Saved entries
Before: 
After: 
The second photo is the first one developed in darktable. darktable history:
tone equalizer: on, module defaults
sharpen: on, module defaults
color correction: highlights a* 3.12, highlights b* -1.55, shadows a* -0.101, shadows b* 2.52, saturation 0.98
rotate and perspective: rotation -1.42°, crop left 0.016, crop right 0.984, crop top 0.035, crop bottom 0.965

### Task instructions
Please recast the data above as a JSON list of strings, with one string for each line and blank lines left out.

### Complete output
[
  "Before: ",
  "After: ",
  "The second photo is the first one developed in darktable. darktable history:",
  "tone equalizer: on, module defaults",
  "sharpen: on, module defaults",
  "color correction: highlights a* 3.12, highlights b* -1.55, shadows a* -0.101, shadows b* 2.52, saturation 0.98",
  "rotate and perspective: rotation -1.42°, crop left 0.016, crop right 0.984, crop top 0.035, crop bottom 0.965"
]